Animal cruelty case dismissed against dog rescuer
Published 9:10 pm Tuesday, August 8, 2017
The case against a dog rescue owner charged with animal cruelty has been dismissed.
On Tuesday in Beaufort County District Court, Judge Darrell B. Cayton Jr. granted the motion to dismiss the state’s case against Julianne Harris, owner of Out of the Woods Rescue in Blounts Creek.
“I’ve never abused an animal in my life. To be vindicated now, it’s good. But it really doesn’t take away from everything that I’ve been through — and what the dogs have been through,” Harris said after the decision had been handed down.
Harris was charged with 27 counts of cruelty to animals in April, after Beaufort County Animal Control confiscated 27 dogs from the property on March 22 via a search warrant issued by the Magistrates’ Office.
However, it was the search warrant that resulted in the case being dismissed: there was not enough reason for probable cause to search the property.

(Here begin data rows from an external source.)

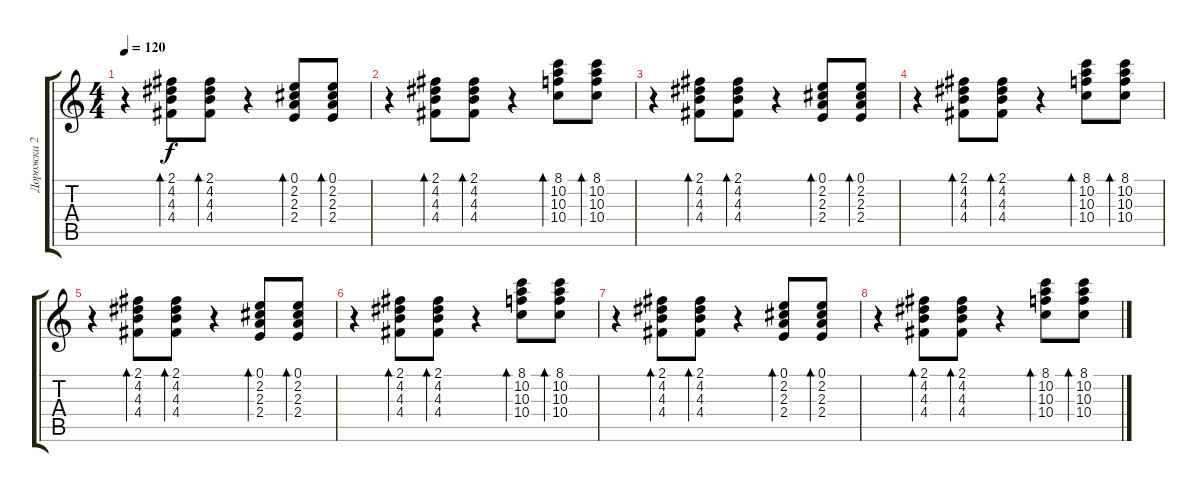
\track ("Дорожка 2" "Дорожка 2") {instrument acousticguitarsteel}
\staff {score tabs}
\tuning (E4 B3 G3 D3 A2 E2) {hide}
\ts (4 4)
\tempo 120
\clef g2
\ks c
r.4{dy f} (2.1 4.2 4.3 4.4).8{bd 120} (2.1 4.2 4.3 4.4).8{bd 120} r.4 (0.1 2.2 2.3 2.4).8{bd 120} (0.1 2.2 2.3 2.4).8{bd 120} |
r.4 (2.1 4.2 4.3 4.4).8{bd 120} (2.1 4.2 4.3 4.4).8{bd 120} r.4 (8.1 10.2 10.3 10.4).8{bd 120} (8.1 10.2 10.3 10.4).8{bd 120} |
r.4 (2.1 4.2 4.3 4.4).8{bd 120} (2.1 4.2 4.3 4.4).8{bd 120} r.4 (0.1 2.2 2.3 2.4).8{bd 120} (0.1 2.2 2.3 2.4).8{bd 120} |
r.4 (2.1 4.2 4.3 4.4).8{bd 120} (2.1 4.2 4.3 4.4).8{bd 120} r.4 (8.1 10.2 10.3 10.4).8{bd 120} (8.1 10.2 10.3 10.4).8{bd 120} |
r.4 (2.1 4.2 4.3 4.4).8{bd 120} (2.1 4.2 4.3 4.4).8{bd 120} r.4 (0.1 2.2 2.3 2.4).8{bd 120} (0.1 2.2 2.3 2.4).8{bd 120} |
r.4 (2.1 4.2 4.3 4.4).8{bd 120} (2.1 4.2 4.3 4.4).8{bd 120} r.4 (8.1 10.2 10.3 10.4).8{bd 120} (8.1 10.2 10.3 10.4).8{bd 120} |
r.4 (2.1 4.2 4.3 4.4).8{bd 120} (2.1 4.2 4.3 4.4).8{bd 120} r.4 (0.1 2.2 2.3 2.4).8{bd 120} (0.1 2.2 2.3 2.4).8{bd 120} |
r.4 (2.1 4.2 4.3 4.4).8{bd 120} (2.1 4.2 4.3 4.4).8{bd 120} r.4 (8.1 10.2 10.3 10.4).8{bd 120} (8.1 10.2 10.3 10.4).8{bd 120}
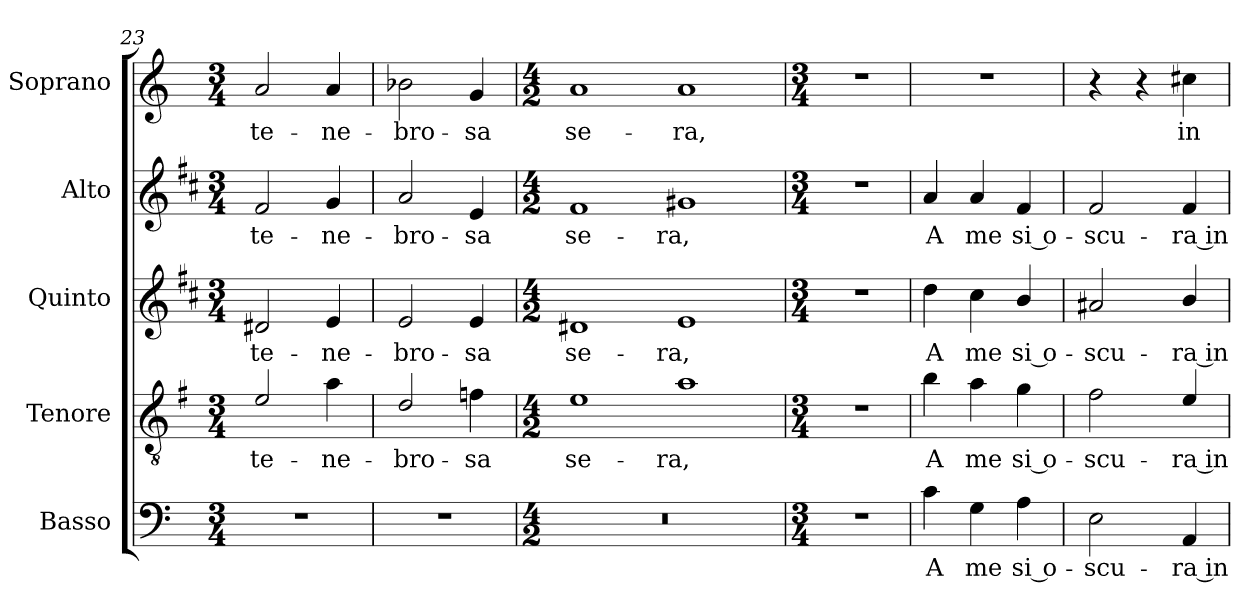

The search warrant was issued on information that Harris had stolen two dogs and had possession of them on her property and had more than 100 malnourished dogs in filthy kennels in her house — all of which came from anonymous sources. Though the two missing dogs were found on the property, at the time, Second Judicial District Attorney Seth Edwards said the accusation of larceny was unfounded. Harris picked the dogs up after several people called the rescue about the dogs running loose for several days, and said they were malnourished and covered with ticks when she took them in.
The other anonymous source’s accusation of more than 100 kennels in the home occupied by malnourished animals also was not established and, ultimately, was proven not to be the case — which led to an issue of that source’s credibility.
Another issue informing Cayton’s decision was that Animal Control Officer Bob Breisacher spoke to Harris at her Blounts Creek home, where Out of the Woods Rescue was located, earlier on the day the search warrant was issued. While Breisacher testified Tuesday that he saw 12 dogs on the premises, some inside the house and some in the fenced-in yard, and that the home “was very unkempt,” when the warrant was issued there was no information about the physical state of the dogs he observed.
“I think what’s really key is that you have an officer going on the property and doesn’t say a thing about the dogs’ conditions except they’re healthy,” Les Robinson, Harris’ attorney, said during the hearing. “Here’s a person who knows what dogs look like when they’re being mistreated. It’s different if you saw some things, but here, there’s not a word about them being mistreated.”
Though Assistant District Attorney Kimberly Dixon dropped 15 of 27 of the animal cruelty charges at the hearing’s start, she argued that this was not the typical animal cruelty case — though the animals were in good health, the living conditions of Harris’ home qualified as “tormenting of animals” and were “depriving them of the type of home they should be living in.”
“At best, what I have is 12 dogs that are observed, 13 dogs that are not,” Cayton said before granting the motion to dismiss. “There is nothing regarding the conditions of the dogs.”
Harris said it should have been the state of the dogs and not the state of her home that took precedence in the case.
“I loved every one of those dogs. I took good care of them. I might not have taken such good care of myself, but the condition of the dogs kind of speaks for itself,” Harris said. “My house was a mess at the time, and it’s embarrassing for me. My house was a cluttered mess, but the dog’s crates were clean. I had three different play areas outside, and they would play in groups.”
All of the dogs confiscated by Animal Control were ultimately rescued or adopted out by the animal shelter, according to an earlier interview with Animal Control Chief Billy Lassiter. Many of the dogs were older and had been with Harris for several years.
“I know where about 12 of them are and almost every one of them got adopted by their foster homes. … That’s what I wanted all along. It makes me happy,” Harris said. “But I don’t know where the others are. I don’t know if they’re on a chain. Right now, I’m not so sure several of them aren’t living that life right now. … I think that’s my biggest and concern. I worry about them.”
Harris said after trespassers on her property forced her to leave her home and fighting the animal cruelty charges against her, she’s through with the rescue business and will focus on her remaining personal dogs, all of which are between the ages of 16 and 20 years old.
“The biggest thing for me that I want people to know is that I’ve never hurt an animal in my life. I’ve spent my life’s savings on these dogs that were abandoned by other people. All I wanted all along was these dogs to have a home, but I’m not going to dump them at the shelter,” Harris said. “After going through this — it has absolutely killed me. … I put too much time and put my heart into it, and I just can’t do it anymore.”